Jena Malone : Scarlett
Douglas Smith : Alex
Ted Levine : The Preacher
Wayne was doing really weird things with his eyeballs.
Wayne’s dad was a Marine.
It turns out he was doing Morse code with his eyes.
He was saying, “SOS, SOS, SOS, SOS., over and over and over.
Perhaps I’m a weird personality. That’s the reason why I really enjoy movies like “Bottom of the World“. Contrarious, difficult to understand, confusing, and slightly disturbing. As the denouement kicked in and the inextricable story became a little bit clearer, I was stunned. It was undeniably clear to me that I wanted to watch this weird movie again one day. Only to discover other clues. Clues that escaped me. I fully realize that most people who saw this movie, won’t like it at all. Many will see it as a waste of time. A meaningless, dumb film with an incomprehensible storyline.
One absurd fact after another.
To be honest, I had that same feeling after the first 15 minutes. We see Scarlett (Jena Malone) and Alex (Douglas Smith) cruising across the US. Two youngsters in an old, American car, on their way to L.A. and enduring the scorching heat of the desert. Where do they come from? What goal are they aiming for? And where are they exactly? I had no idea.
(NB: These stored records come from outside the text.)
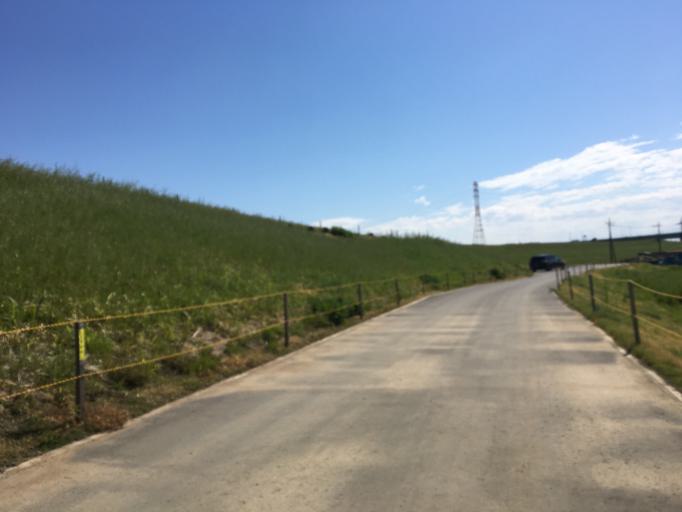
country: JP
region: Saitama
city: Asaka
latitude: 35.8104
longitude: 139.6194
They decide to spend the night in a strange-looking hotel, with an impressive and magical looking lobby, while the part where the guestrooms are situated, resembles that of a cheap motel. And then one absurd fact follows after another. A local television channel with a pseudo preacher (Ted Levine) proclaiming religious messages. A weirdo who observes their room at night. And then Scarlett seems unable to leave town without feeling as if her head explodes. And finally, she disappears.
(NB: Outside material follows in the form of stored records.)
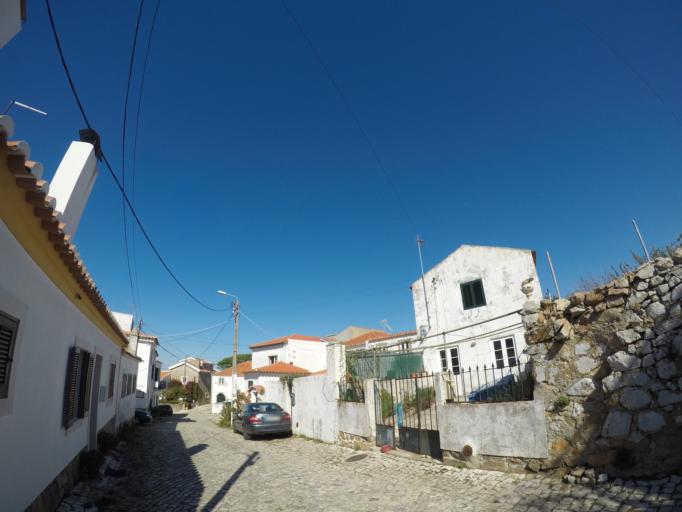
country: PT
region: Lisbon
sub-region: Sintra
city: Colares
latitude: 38.7863
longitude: -9.4760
Reality or just a dream? Beats me.
And then there’s even bigger confusion when Alex wakes up in a seemingly different life as a married, well-earning husband. Even weirder. The woman living next door is Scarlett. From here on, the storylines seem to twist around another like cooked spaghetti and there are several facts that refer to what’s real. I’m not such a big fan of films full of symbolism and metaphysical states. The makers tried to find a proper balance between reality and a sort of dream phase. In the end, I was wondering which personage actually exists and which personage originated from a subconscious mind. I assume that everything has to do with guilt feelings caused by an unacceptable act from the past. (Think this is a hazy description? Well that’s intentional.)
In my opinion a fascinating film.
Jena Malone is no Scarlett Johansson, but in a way, she succeeded in looking sensual and seductive. On the other hand, she also appears to have perverse traits and you start to question her mental health. The story she tells about her nephew and the way she treated him, isn’t something a mentally healthy person could come up with. Even if its purpose was just to shock Alex. Personally, I thought Douglas Smith acted rather soft and absent. And wasn’t he a bit too young to be a married guy? At first, I thought it was his mother in the kitchen. All in all, a fascinating film that leaves you behind with more questions than answers.